完成缺失的数据结构代码部分,包括Priority Queue, Hash Table以及DFS.
Problem 1
Exercise 14.8
In the queue abstraction presented in this chapter, new items are always added at the end of the queue and wait their turn in line. For some programming applications, it is useful to extend the simple queue abstraction into a priority queue, in which the order of the items is determined by a numeric priority value. When an item is enqueued in a priority queue, it is inserted in the list ahead of any lower priority items. If two items in a queue have the same priority, they are processed in the standard first-in/first-out order.
Using the linked-list implementation of queues as a model, design and implement a pqueue.h interface that exports a class called PriorityQueue, which exports the same methods as the traditional Queue class with the exception of the enqueue method, which now takes an additional argument, as follows:1
void enqueue(ValueType value, double priority);
The parameter value is the same as for the traditional versions of enqueue; the priority argument is a numeric value representing the priority. As in conventional English usage, smaller integers correspond to higher priorities, so that priority 1 comes before priority 2, and so forth.
Requirments & Hints
Please fill in the TODO part of enqueue, dequeue and peek functions in pqueue.h. You can define your own functions in the codes if necessary, but you need to follow the provided code framework.
Problem 2
Exercise 15.9
Although the bucket-chaining approach described in the text works well in practice, other strategies exist for resolving collisions in hash tables. In the early days of computing when memories were small enough that the cost of introducing extra pointers was taken seriously hash tables often used a more memory-efficient strategy called open addressing, in which the key-value pairs are stored directly in the array, like this:
For example, if a key hashes to bucket #2, the open-addressing strategy tries to put that key value to directly at array[2].
The problem with this approach is that array[3] may already be assigned to another key that hashes to the same bucket. The simplest approach to dealing with collisions of this sort is to store each new key in the first free cell at or after its expected hash position. Thus, if a key hashes to bucket #2, the put and get functions first try to find or insert that key in array[2]. If that entry is filled with a different key, however, these functions move on to try array[3], continuing the process until they find an empty entry or an entry with a matching key. As in the ring-buffer implementation of queues in Chapter 14 of Textbook, if the index advances past the end of the array, it should wrap around back to the beginning. This strategy for resolving collisions is called linear probing.

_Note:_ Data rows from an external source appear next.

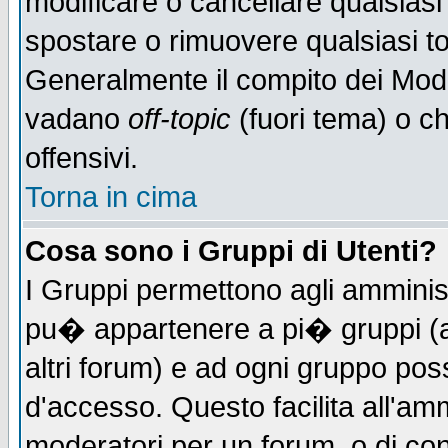
modificare o cancellare qualsiasi
spostare o rimuovere qualsiasi t
Generalmente il compito dei Moder
vadano
off-topic
(fuori tema) o c
offensivi.
Torna in cima
Cosa sono i Gruppi di Utenti?
I Gruppi permettono agli amministr
pu� appartenere a pi� gruppi (a 
altri forum) e ad ogni gruppo poss
d'accesso. Questo facilita all'amm
moderatori per un forum, o di co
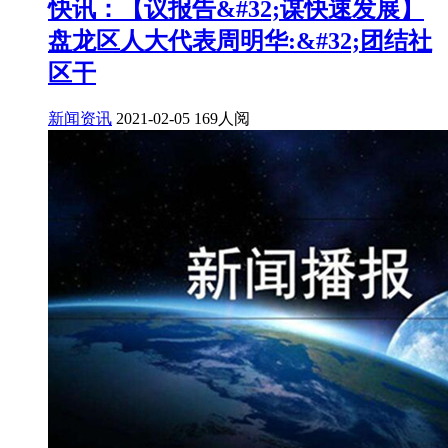
快讯：【议报告&#32;谋快速发展】
盘龙区人大代表周明华:&#32;团结社
区干
新闻资讯
2021-02-05
169人阅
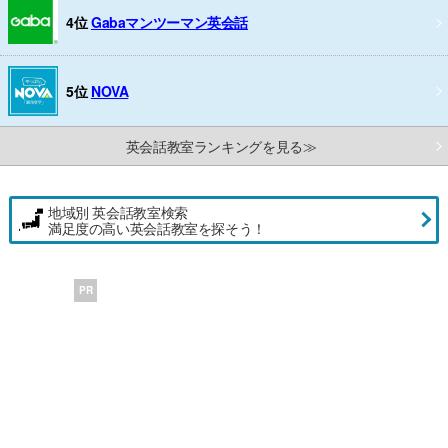
4位
Gabaマンツーマン英会話
5位
NOVA
英会話教室ランキングを見る≫
地域別 英会話教室検索
満足度の高い英会話教室を探そう！
PR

Reimplement the StringMap class so that it uses open addressing with linear probing. For this exercise, your implementation should simply signal an error if the client tries to add a key to a hash table that is already full.
Requirments & Hints
Please fill in the TODO part of findKey and insertKey functions in stringmap.cpp. You can define your own functions in the codes if necessary, but you need to follow the provided code framework.
Exercise 15.10
Extend your solution to Problem 3.1 so that it expands the array dynamically. Your implementation should keep track of the load factor for the hash table and perform a rehashing operation if the load factor exceeds the limit indicated by a constant defined as follows:1
static const double REHASH THRESHOLD = 0.7;
In this exercise, you will need to rebuild the entire table because the bucket numbers for the keys change when you assign a new value to nBuckets.
Requirments & Hints
Please fill in the TODO part of rehash function in stringmap.cpp. You can define your own functions in the codes if necessary, but you need to follow the provided code framework.
Problem 3
Exercise 18-3
Eliminate the recursion from the implementation of depthFirstSearch by using a stack to store the unexplored nodes. At the beginning of the algorithm, you simply push the starting node on the stack. Then, until the stack is empty, you repeat the following operations:
- Pop the topmost node from the stack.
- Visit that node.
- Push its neighbors on the stack
Exercise 18.4
Take your solution from the preceding exercise and replace the stack with a queue. Describe the traversal order implemented by the resulting code.
Requirements for Assignment
You should write TODO part in each .h or .cpp file according to the problem requirements.
Please note that, the teaching assistant may ask you to explain the meaning of your program, to ensure that the codes are indeed written by yourself. Please also note that we may check whether your program is too similar to your fellow students’ code using BB.
Reminder: Do not wait to submit until the last minute.